▶ **Exercise aim**
In the listing that follows, find the line with "Bounding boxes for the", then copy exactly from it through the line with "I need the bounding", leaving out every picture.

*** Begin section ***

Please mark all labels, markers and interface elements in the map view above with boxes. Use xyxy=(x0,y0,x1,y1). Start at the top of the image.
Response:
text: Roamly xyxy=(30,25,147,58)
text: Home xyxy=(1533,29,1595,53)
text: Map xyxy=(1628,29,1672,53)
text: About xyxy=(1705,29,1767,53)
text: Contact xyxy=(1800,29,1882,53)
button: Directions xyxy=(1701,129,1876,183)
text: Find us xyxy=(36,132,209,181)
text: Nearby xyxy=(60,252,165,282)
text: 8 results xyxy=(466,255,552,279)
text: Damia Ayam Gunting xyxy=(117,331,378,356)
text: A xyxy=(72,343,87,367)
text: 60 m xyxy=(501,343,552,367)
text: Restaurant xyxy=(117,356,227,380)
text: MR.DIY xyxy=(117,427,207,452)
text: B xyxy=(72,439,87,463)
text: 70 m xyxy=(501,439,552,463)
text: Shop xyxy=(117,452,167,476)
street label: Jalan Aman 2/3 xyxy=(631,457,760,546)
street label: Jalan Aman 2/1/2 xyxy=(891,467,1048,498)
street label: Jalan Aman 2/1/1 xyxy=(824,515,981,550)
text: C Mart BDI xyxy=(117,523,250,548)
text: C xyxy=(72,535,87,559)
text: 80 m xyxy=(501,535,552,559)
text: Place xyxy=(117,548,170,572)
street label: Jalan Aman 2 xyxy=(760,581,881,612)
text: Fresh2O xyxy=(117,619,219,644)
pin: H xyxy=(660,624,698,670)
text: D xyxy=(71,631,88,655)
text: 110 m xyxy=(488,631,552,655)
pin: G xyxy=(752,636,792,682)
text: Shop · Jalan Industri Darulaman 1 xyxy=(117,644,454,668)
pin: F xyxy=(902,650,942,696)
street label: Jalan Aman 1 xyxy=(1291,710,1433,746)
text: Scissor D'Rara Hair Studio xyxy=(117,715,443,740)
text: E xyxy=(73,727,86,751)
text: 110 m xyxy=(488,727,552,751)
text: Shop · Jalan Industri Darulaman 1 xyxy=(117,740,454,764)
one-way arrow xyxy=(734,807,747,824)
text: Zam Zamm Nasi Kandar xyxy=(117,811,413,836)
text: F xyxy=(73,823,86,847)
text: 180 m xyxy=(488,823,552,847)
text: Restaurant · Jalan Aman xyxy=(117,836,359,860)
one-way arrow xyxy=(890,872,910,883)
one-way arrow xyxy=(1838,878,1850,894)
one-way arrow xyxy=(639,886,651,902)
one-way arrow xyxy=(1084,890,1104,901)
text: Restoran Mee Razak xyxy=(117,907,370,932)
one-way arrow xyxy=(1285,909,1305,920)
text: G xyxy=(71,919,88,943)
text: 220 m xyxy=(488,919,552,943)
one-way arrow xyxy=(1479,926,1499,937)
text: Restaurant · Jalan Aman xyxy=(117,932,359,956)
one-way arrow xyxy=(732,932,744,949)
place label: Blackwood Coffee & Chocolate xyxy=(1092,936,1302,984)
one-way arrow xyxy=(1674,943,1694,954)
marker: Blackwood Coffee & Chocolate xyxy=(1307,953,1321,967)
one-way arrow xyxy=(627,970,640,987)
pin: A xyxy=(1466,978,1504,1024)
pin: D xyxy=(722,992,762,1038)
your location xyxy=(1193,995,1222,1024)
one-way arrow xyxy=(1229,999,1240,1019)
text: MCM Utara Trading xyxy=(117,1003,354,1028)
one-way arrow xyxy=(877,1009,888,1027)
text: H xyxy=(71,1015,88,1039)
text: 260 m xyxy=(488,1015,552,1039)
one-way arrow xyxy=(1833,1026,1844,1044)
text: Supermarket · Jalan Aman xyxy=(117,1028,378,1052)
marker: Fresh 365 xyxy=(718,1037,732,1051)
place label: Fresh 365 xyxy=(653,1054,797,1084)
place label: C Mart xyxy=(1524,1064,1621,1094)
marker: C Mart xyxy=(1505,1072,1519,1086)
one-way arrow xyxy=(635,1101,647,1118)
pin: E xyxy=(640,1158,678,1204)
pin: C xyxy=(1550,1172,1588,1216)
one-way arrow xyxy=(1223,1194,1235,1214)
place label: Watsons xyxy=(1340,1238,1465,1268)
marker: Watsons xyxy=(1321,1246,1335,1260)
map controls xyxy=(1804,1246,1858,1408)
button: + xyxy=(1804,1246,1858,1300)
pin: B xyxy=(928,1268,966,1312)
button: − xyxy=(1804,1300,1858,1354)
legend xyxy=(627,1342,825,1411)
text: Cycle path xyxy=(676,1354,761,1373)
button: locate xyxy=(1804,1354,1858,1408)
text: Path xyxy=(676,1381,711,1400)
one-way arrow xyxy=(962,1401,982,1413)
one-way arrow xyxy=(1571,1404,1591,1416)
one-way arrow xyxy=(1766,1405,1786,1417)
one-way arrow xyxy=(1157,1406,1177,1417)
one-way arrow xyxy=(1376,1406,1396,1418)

*** End section ***
*** Begin section ***

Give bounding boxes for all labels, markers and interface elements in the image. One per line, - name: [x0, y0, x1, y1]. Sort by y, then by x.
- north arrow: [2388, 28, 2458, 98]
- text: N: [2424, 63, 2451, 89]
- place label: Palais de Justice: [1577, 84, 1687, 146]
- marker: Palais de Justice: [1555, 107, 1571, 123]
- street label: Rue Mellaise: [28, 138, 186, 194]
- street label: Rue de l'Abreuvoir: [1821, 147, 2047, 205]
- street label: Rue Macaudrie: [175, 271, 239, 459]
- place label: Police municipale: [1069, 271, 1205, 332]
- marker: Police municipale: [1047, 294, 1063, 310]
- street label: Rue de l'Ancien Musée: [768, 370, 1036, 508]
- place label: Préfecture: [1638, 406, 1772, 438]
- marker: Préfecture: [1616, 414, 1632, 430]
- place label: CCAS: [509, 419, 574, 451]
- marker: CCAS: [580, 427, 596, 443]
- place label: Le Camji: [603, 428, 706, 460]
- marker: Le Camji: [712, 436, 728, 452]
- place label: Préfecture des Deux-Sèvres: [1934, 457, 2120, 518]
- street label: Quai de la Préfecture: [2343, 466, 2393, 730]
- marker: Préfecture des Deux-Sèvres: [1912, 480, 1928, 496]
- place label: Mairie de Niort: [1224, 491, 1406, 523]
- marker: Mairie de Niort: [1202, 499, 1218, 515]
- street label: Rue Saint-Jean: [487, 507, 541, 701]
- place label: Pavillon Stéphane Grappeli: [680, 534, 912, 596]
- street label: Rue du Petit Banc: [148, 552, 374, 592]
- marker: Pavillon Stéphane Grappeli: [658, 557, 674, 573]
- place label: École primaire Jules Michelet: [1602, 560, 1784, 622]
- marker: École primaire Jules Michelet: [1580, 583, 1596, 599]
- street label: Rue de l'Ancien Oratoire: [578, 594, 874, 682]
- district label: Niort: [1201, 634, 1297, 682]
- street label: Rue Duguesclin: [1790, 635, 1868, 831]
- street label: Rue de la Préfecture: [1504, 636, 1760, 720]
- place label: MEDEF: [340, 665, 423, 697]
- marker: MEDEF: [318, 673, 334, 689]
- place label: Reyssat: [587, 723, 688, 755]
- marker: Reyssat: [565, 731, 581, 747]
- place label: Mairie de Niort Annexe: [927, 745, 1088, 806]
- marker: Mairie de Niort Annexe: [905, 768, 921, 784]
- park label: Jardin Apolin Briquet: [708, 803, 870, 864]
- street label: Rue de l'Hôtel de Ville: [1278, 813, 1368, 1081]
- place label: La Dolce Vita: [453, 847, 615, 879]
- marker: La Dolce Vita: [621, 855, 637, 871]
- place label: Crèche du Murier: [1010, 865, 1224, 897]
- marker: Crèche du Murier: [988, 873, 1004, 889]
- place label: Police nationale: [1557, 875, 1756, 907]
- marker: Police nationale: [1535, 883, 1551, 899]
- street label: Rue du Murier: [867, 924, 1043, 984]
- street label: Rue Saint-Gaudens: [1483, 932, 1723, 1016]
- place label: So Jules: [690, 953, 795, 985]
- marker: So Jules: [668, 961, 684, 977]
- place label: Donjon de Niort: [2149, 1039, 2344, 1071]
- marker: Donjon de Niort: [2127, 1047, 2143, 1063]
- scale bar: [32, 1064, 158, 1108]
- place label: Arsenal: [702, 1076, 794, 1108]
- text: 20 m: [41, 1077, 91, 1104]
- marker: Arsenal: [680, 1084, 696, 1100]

*** End section ***
*** Begin section ***

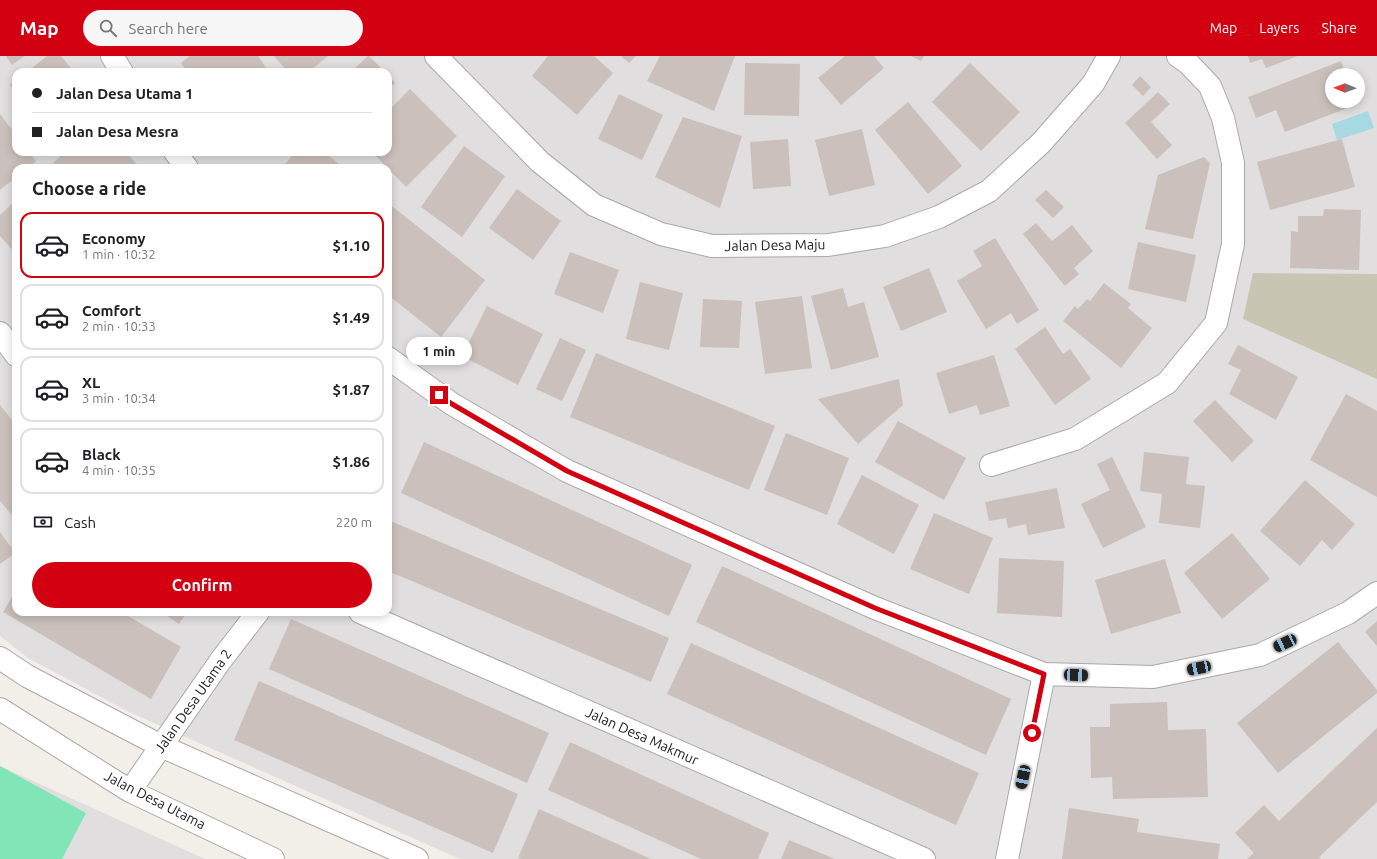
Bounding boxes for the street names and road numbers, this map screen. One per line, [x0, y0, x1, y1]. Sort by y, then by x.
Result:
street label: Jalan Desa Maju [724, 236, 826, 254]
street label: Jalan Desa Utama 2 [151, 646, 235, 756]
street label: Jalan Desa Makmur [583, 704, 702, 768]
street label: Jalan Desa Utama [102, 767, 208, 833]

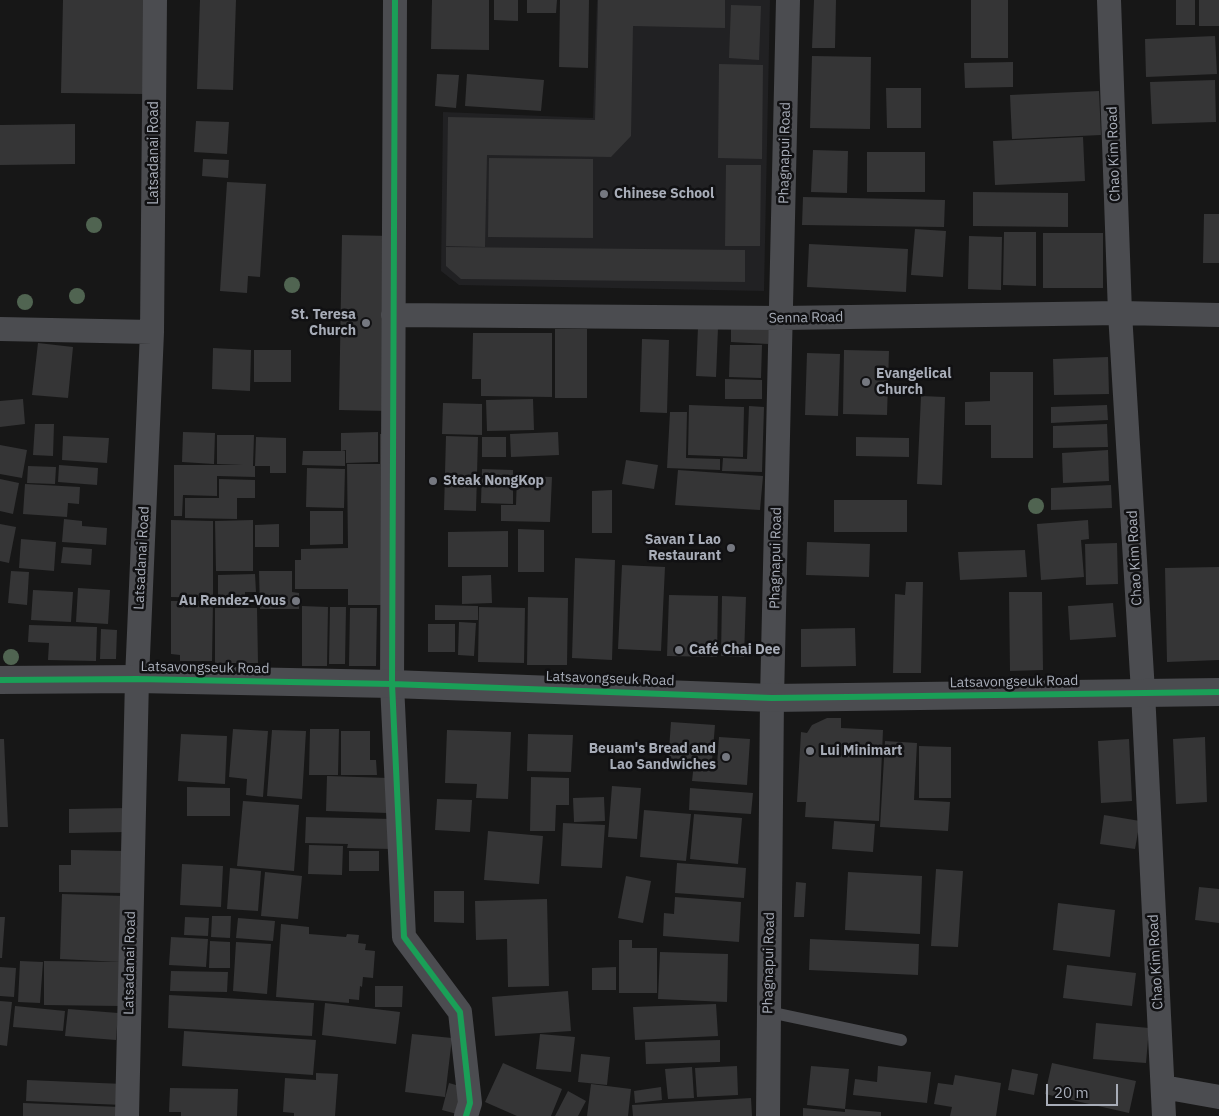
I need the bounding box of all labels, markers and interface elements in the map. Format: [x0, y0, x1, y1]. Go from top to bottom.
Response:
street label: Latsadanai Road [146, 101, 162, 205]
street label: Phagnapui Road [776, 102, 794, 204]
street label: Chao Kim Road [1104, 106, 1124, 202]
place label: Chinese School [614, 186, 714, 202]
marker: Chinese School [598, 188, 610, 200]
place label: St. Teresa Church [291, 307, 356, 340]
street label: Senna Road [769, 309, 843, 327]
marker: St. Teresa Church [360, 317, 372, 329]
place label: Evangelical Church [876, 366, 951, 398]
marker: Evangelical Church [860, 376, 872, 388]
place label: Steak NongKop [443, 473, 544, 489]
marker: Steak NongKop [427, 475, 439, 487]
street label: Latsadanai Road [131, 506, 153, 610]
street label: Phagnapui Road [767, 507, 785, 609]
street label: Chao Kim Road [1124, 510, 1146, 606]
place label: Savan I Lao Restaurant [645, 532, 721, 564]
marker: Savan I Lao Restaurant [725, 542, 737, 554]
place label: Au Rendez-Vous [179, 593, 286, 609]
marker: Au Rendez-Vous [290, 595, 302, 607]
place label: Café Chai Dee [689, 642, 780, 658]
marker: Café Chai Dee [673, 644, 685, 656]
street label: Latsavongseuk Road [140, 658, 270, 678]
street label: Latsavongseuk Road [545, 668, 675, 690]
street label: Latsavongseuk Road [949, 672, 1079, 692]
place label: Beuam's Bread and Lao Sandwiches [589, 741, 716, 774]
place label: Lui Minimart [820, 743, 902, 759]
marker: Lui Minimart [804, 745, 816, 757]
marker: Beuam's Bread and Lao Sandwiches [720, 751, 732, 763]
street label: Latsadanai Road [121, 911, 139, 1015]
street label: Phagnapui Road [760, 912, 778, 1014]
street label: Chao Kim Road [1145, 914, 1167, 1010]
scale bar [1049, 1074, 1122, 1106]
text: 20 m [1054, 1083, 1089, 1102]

*** End section ***

▶ **Answer to the exercise**
Bounding boxes for the street names and road numbers, this map screen. One per line, [x0, y0, x1, y1]. Sort by y, then by x.
Result:
street label: Jalan Desa Maju [724, 236, 826, 254]
street label: Jalan Desa Utama 2 [151, 646, 235, 756]
street label: Jalan Desa Makmur [583, 704, 702, 768]
street label: Jalan Desa Utama [102, 767, 208, 833]

I need the bounding box of all labels, markers and interface elements in the map. Format: [x0, y0, x1, y1]. Go from top to bottom.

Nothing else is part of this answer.